Okay, this is my current proposal, based on #110 (comment):
Stage 1: we add a way to load external files, either via path or URL. I've made a draft implementation: ... Stage 2 will be to add a way to load all sections, something like --tools http//json.schemastore.org/pyproject.json#properties/tool. This will read the file, get the properties/tool section, and load all the sections present, including resolving $refs, that are not already loaded as plugins. We could provide a --schemastore shortcut for the above with the canonical URL.
I like this approach. Thank you very much @henryiii for taking the time to look into it.

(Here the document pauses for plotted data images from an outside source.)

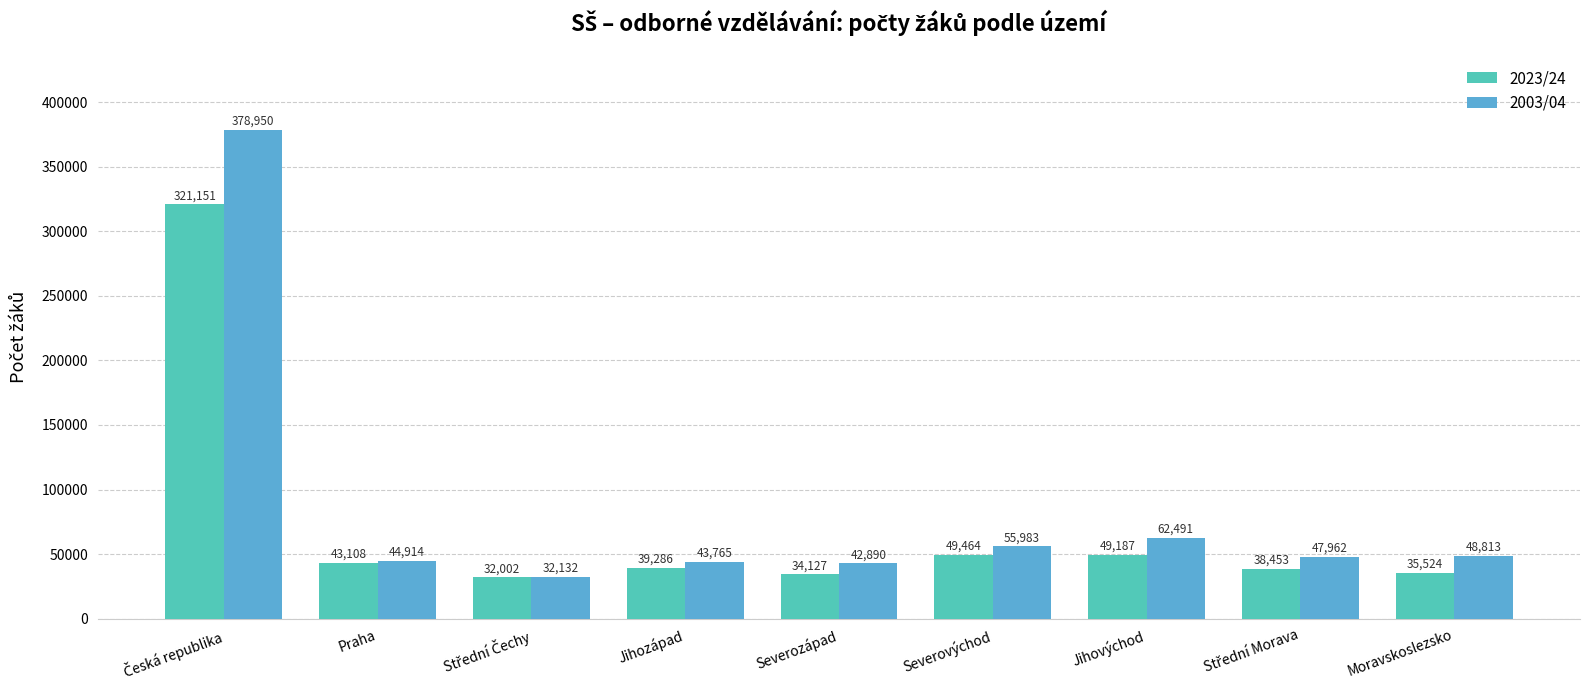

Between Praha and Jihovýchod, which series saw the biggest shift?

2003/04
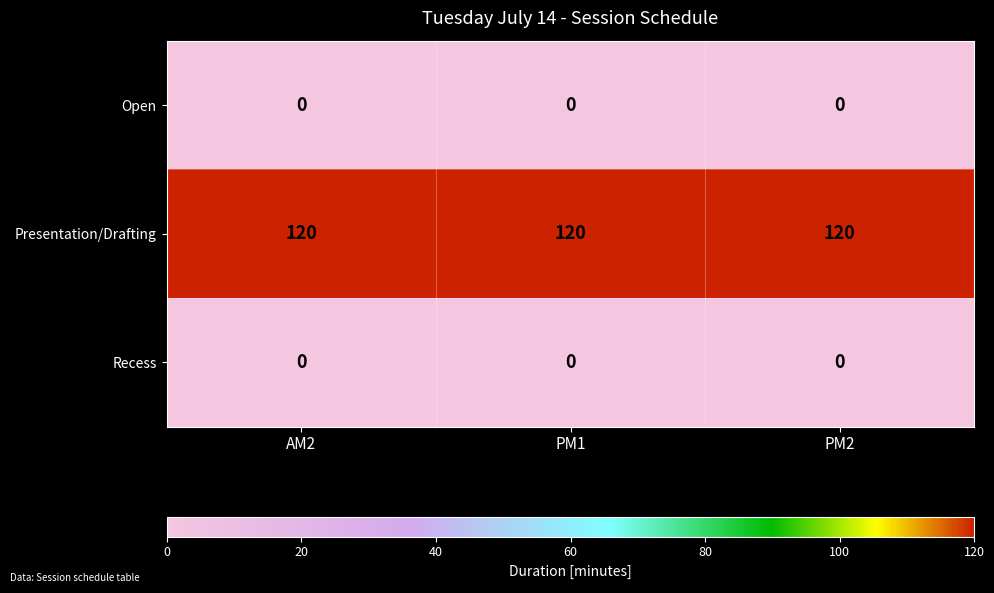

What is the maximum value shown in the chart?

120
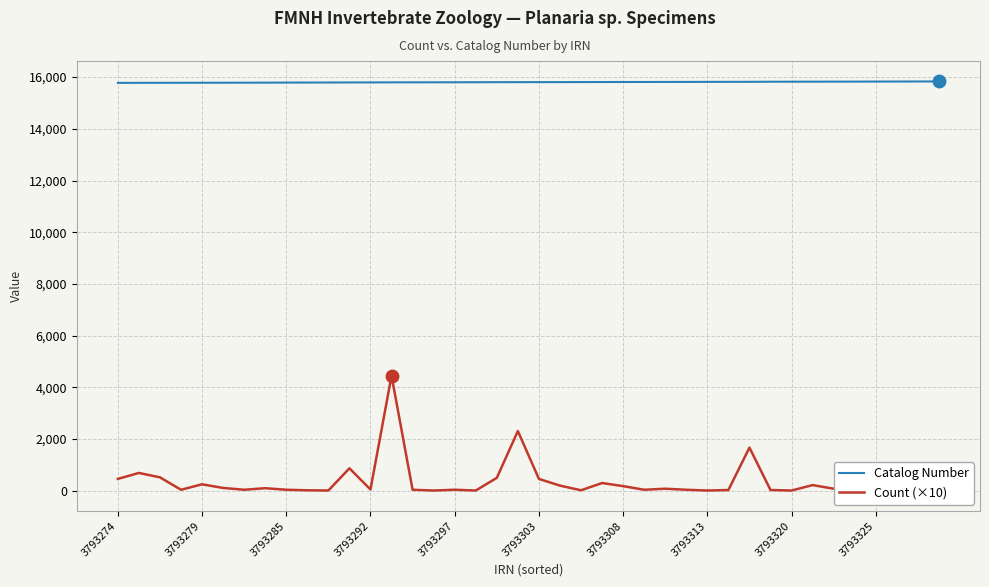

At which label does Catalog Number reach its minimum?

3793274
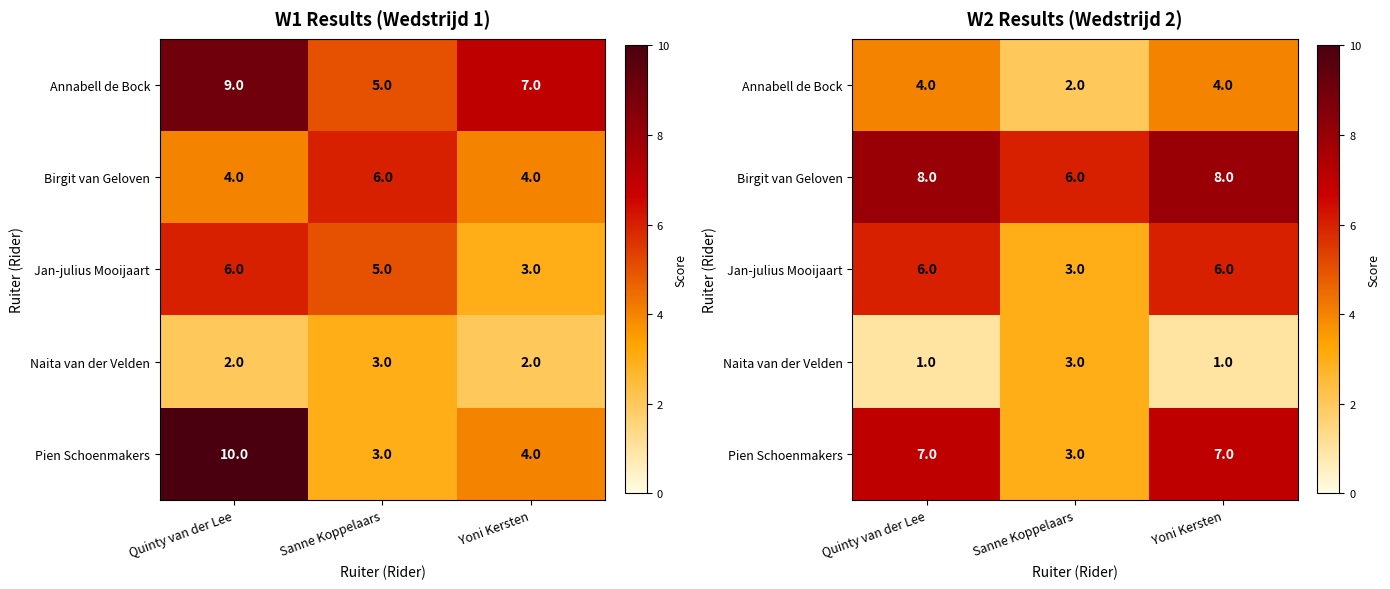

At which category does the chart reach its minimum across all series?

Quinty van der Lee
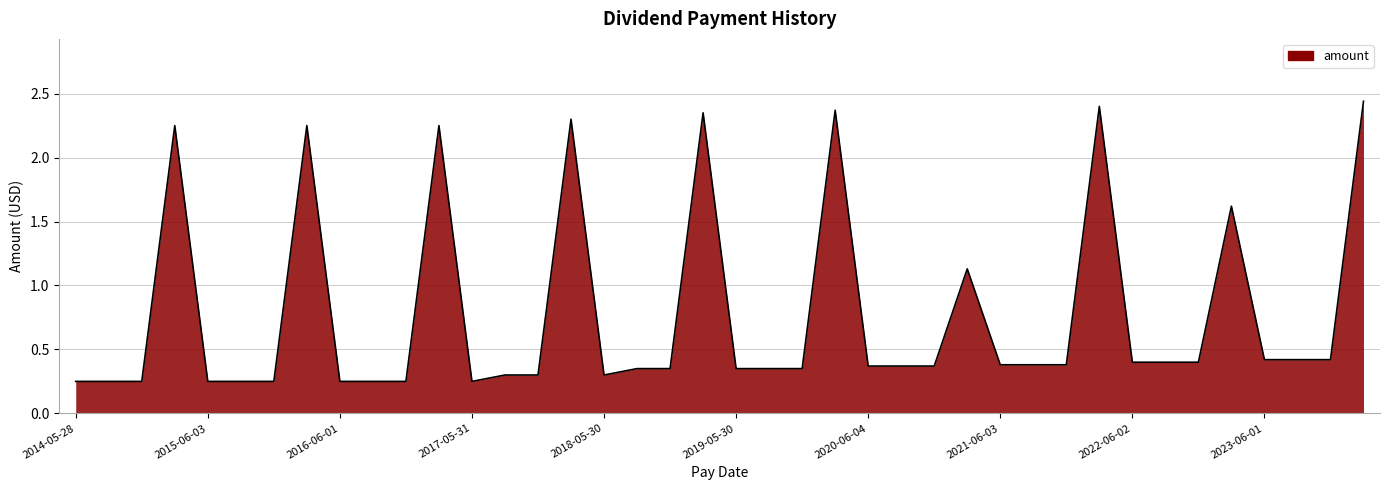

What is the sum of all values?

31.2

Would it make sense to support SchemaStore? Currently, there's only one subschema (Ruff), though I'm asking to see if Poetry can be pulled out as a subschema (currently part of the core schema for pyproject.toml) and there's a proposed addition for Hatch. I'm hoping to add my schemas there too, for VSCode and such support. It would be nice to have in validate-pyproject too, I think - you wouldn't have to install the various projects, just pull from one place (schemastore). I don't think it can be implemented as a third party plugin very easily, since you don't know what tool sections are provided beforehand (unless it was a regularly updated copy or something).
I don't have a good idea of how it would work, how someone would opt-in to it (I guess it might require getting the schemas from a URL? I'm not that sure how schemastore works or what would be ideal. I know there's also a repo.) Maybe a regular updated copy would not be too bad. Thoughts?